Promising to correct the news, Alex instead takes advantage of public mourning around Kitty's death to present a number of items she had given to him at a prestigious London auction house. Fast tracking the sale, Alex makes several hundred thousand pounds from buyers believing Kitty is dead. Initially intending to keep his sizable brokerage fee for himself, Alex instead gifts it to a dying fellow autograph man whose lonely, dissolute life Alex sees as his own worst case scenario.

Having learned of his ruse, Kitty and Esther confront Alex. Alex gives Kitty her share of the earnings, but she tells him they can no longer have a relationship; Esther similarly dumps Alex. With his father's Yahrzeit approaching, Alex goes to a pub and becomes black-out drunk after attempting to binge drink his way through alcohols according to the letters of the alphabet. Joseph, Adam, and Rubinfine discover Alex on a sidewalk and get him home; Alex wonders why people remain friends with him when he contributes nothing positive to their lives.
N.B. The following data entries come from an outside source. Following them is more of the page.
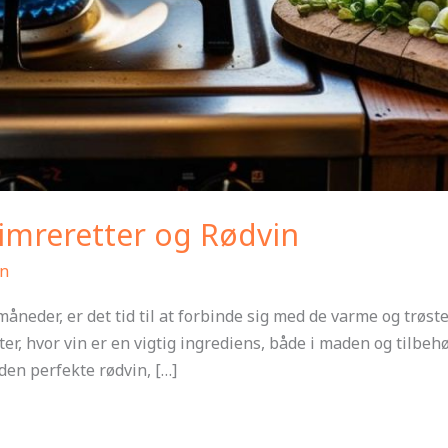
imreretter og Rødvin
n
måneder, er det tid til at forbinde sig med de varme og trøst
ter, hvor vin er en vigtig ingrediens, både i maden og tilbeh
den perfekte rødvin, […]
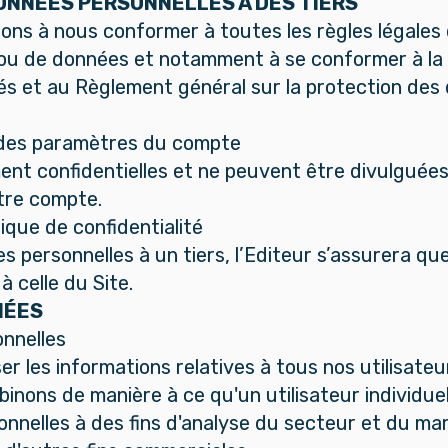
NNÉES PERSONNELLES À DES TIERS
ns à nous conformer à toutes les règles légales q
 ou de données et notamment à se conformer à la L
ertés et au Règlement général sur la protection d
 des paramètres du compte
nt confidentielles et ne peuvent être divulguées 
tre compte.
tique de confidentialité
personnelles à un tiers, l’Editeur s’assurera que
à celle du Site.
NÉES
nnelles
ser les informations relatives à tous nos utilisat
inons de manière à ce qu'un utilisateur individuel 
onnelles à des fins d'analyse du secteur et du ma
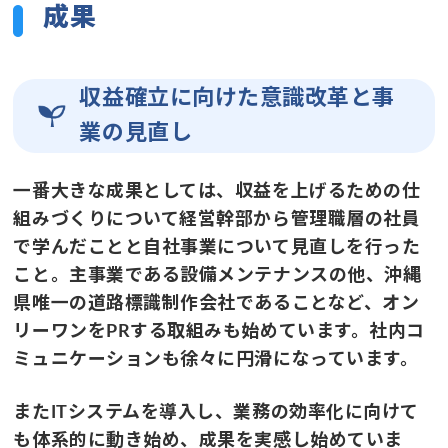
成果
収益確立に向けた意識改革と事
業の見直し
一番大きな成果としては、収益を上げるための仕
組みづくりについて経営幹部から管理職層の社員
で学んだことと自社事業について見直しを行った
こと。主事業である設備メンテナンスの他、沖縄
県唯一の道路標識制作会社であることなど、オン
リーワンをPRする取組みも始めています。社内コ
ミュニケーションも徐々に円滑になっています。
またITシステムを導入し、業務の効率化に向けて
も体系的に動き始め、成果を実感し始めていま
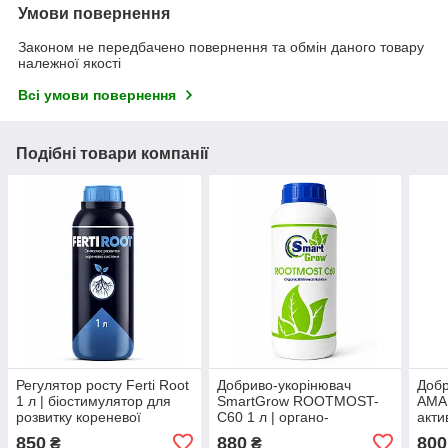
Умови повернення
Законом не передбачено повернення та обмін даного товару
належної якості
Всі умови повернення
Подібні товари компанії
Регулятор росту Ferti Root
Добриво-укорінювач
Добр
1 л | біостимулятор для
SmartGrow ROOTMOST-
AMA
розвитку кореневої
C60 1 л | органо-
акти
системи, укорінення
мінеральний стимулятор
коре
850
880
800
₴
₴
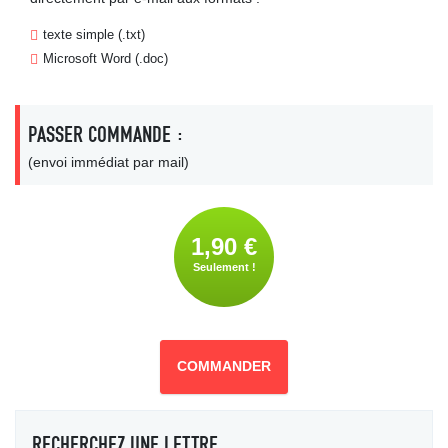
texte simple (.txt)
Microsoft Word (.doc)
PASSER COMMANDE :
(envoi immédiat par mail)
1,90 €
Seulement !
COMMANDER
RECHERCHEZ UNE LETTRE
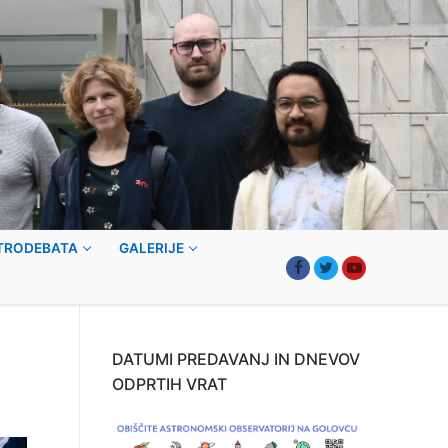
TRODEBATA
GALERIJE
DATUMI PREDAVANJ IN DNEVOV
ODPRTIH VRAT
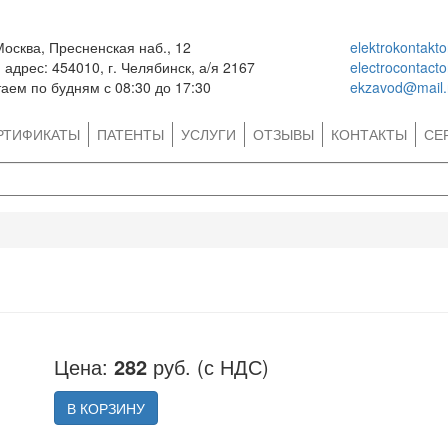
Москва, Пресненская наб., 12
elektrokontakt
адрес: 454010, г. Челябинск, а/я 2167
electrocontact
аем по будням с 08:30 до 17:30
ekzavod@mail.
РТИФИКАТЫ
ПАТЕНТЫ
УСЛУГИ
ОТЗЫВЫ
КОНТАКТЫ
СЕ
Цена:
282
руб. (с НДС)
В КОРЗИНУ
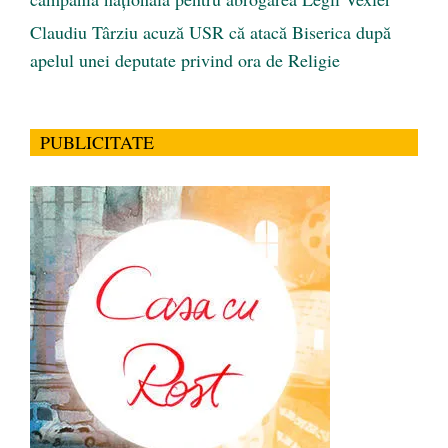
Claudiu Târziu acuză USR că atacă Biserica după
apelul unei deputate privind ora de Religie
PUBLICITATE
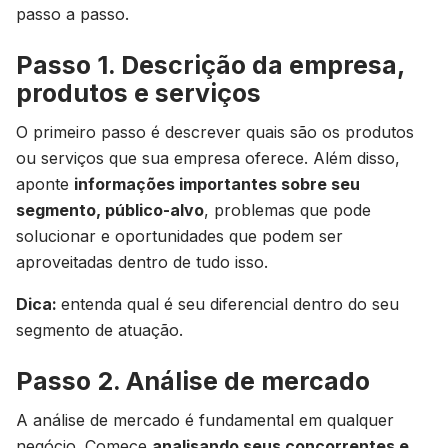
passo a passo.
Passo 1. Descrição da empresa,
produtos e serviços
O primeiro passo é descrever quais são os produtos
ou serviços que sua empresa oferece. Além disso,
aponte
informações importantes sobre seu
segmento, público-alvo
, problemas que pode
solucionar e oportunidades que podem ser
aproveitadas dentro de tudo isso.
Dica:
entenda qual é seu diferencial dentro do seu
segmento de atuação.
Passo 2. Análise de mercado
A análise de mercado é fundamental em qualquer
negócio. Comece
analisando seus concorrentes e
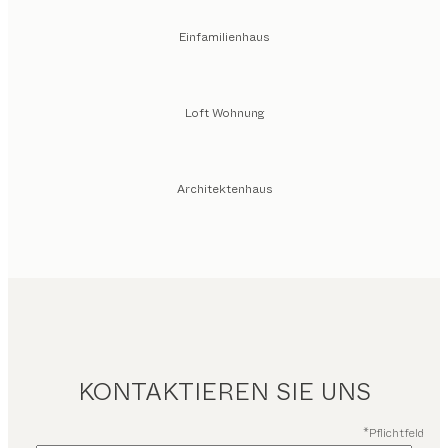
Einfamilienhaus
Loft Wohnung
Architektenhaus
KONTAKTIEREN SIE UNS
*Pflichtfeld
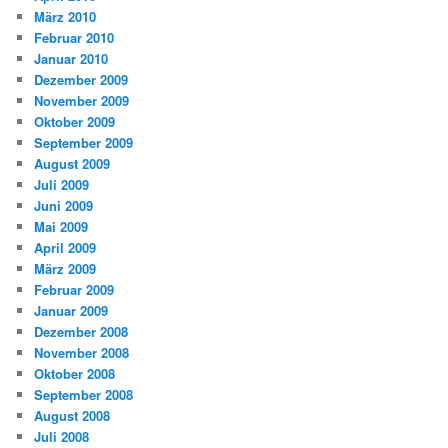
März 2010
Februar 2010
Januar 2010
Dezember 2009
November 2009
Oktober 2009
September 2009
August 2009
Juli 2009
Juni 2009
Mai 2009
April 2009
März 2009
Februar 2009
Januar 2009
Dezember 2008
November 2008
Oktober 2008
September 2008
August 2008
Juli 2008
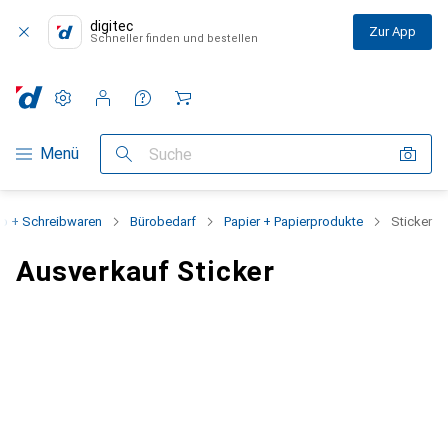
digitec
Zur App
Schneller finden und bestellen
Einstellungen
Kundenkonto
Vergleichslisten
Merklisten
Warenkorb
Navigation nach Kategorien
Menü
Suche
ro + Schreibwaren
Bürobedarf
Papier + Papierprodukte
Sticker
Ausverkauf Sticker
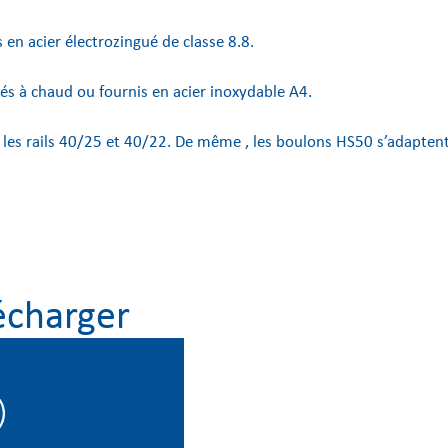
s en acier électrozingué de classe 8.8.
és à chaud ou fournis en acier inoxydable A4.
es rails 40/25 et 40/22. De même , les boulons HS50 s’adaptent s
écharger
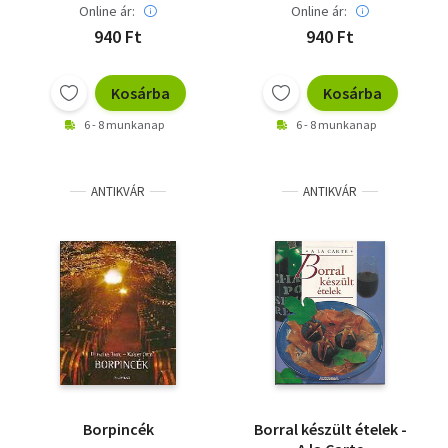
Online ár:
Online ár:
940 Ft
940 Ft
Kosárba
Kosárba
6 - 8 munkanap
6 - 8 munkanap
ANTIKVÁR
ANTIKVÁR
Borpincék
Borral készült ételek -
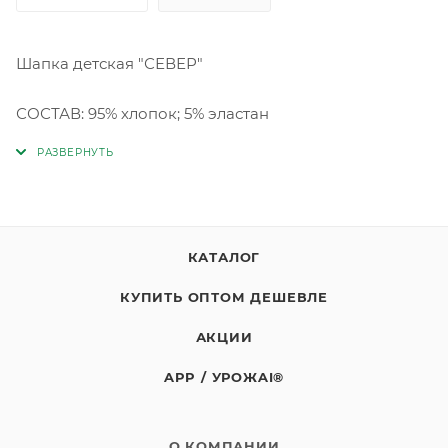
Шапка детская "СЕВЕР"
СОСТАВ: 95% хлопок; 5% эластан
КАТАЛОГ
КУПИТЬ ОПТОМ ДЕШЕВЛЕ
АКЦИИ
APP / УРОЖAI®
О КОМПАНИИ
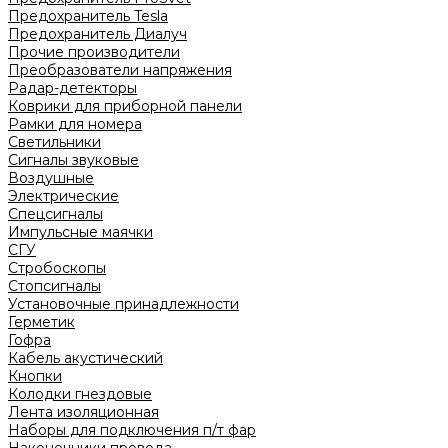
Предохранитель Tesla
Предохранитель Диалуч
Прочие производители
Преобразователи напряжения
Радар-детекторы
Коврики для приборной панели
Рамки для номера
Светильники
Сигналы звуковые
Воздушные
Электрические
Спецсигналы
Импульсные маячки
СГУ
Стробоскопы
Стопсигналы
Установочные принадлежности
Герметик
Гофра
Кабель акустический
Кнопки
Колодки гнездовые
Лента изоляционная
Наборы для подключения п/т фар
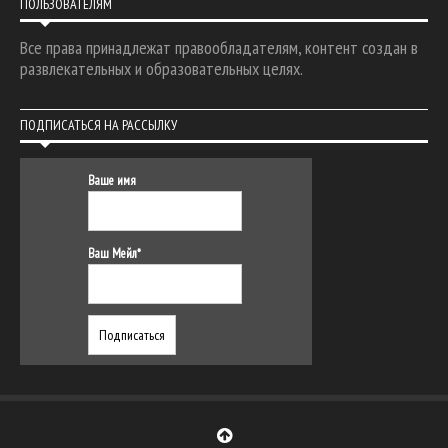
ПОЛЬЗОВАТЕЛЯМ
Все права принадлежат правообладателям, контент создан в
развлекательных и образовательных целях.
ПОДПИСАТЬСЯ НА РАССЫЛКУ
Ваше имя
Ваш Мейл*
The next morning, a still drunk and slovenly Alex recites the Mourner's Kaddish among a crowd of strangers at a synagogue, contemplating the stories of their lives.

==Reception==
As with her first novel, White Teeth, the critic James Wood was highly critical. He said: "this is the closest a contemporary British writer has come to sounding like a contemporary American writer – the result is disturbingly mutant." He denounced her "cute digest chapter headings", her "silly epigraphs", her "informational interpolations" and her vacant main character. He also felt that the novel's "obsession" with Jewishness, and the way in which the subject was treated, made it clear that the book was by a non-Jew. Furthermore, he said that "she seems to like [the protagonist] Alex much more than we do", and he speculated that the character was actually a reflection of herself. At the conclusion, he conceded that certain sentences displayed brilliance, but that these were not enough to save the novel.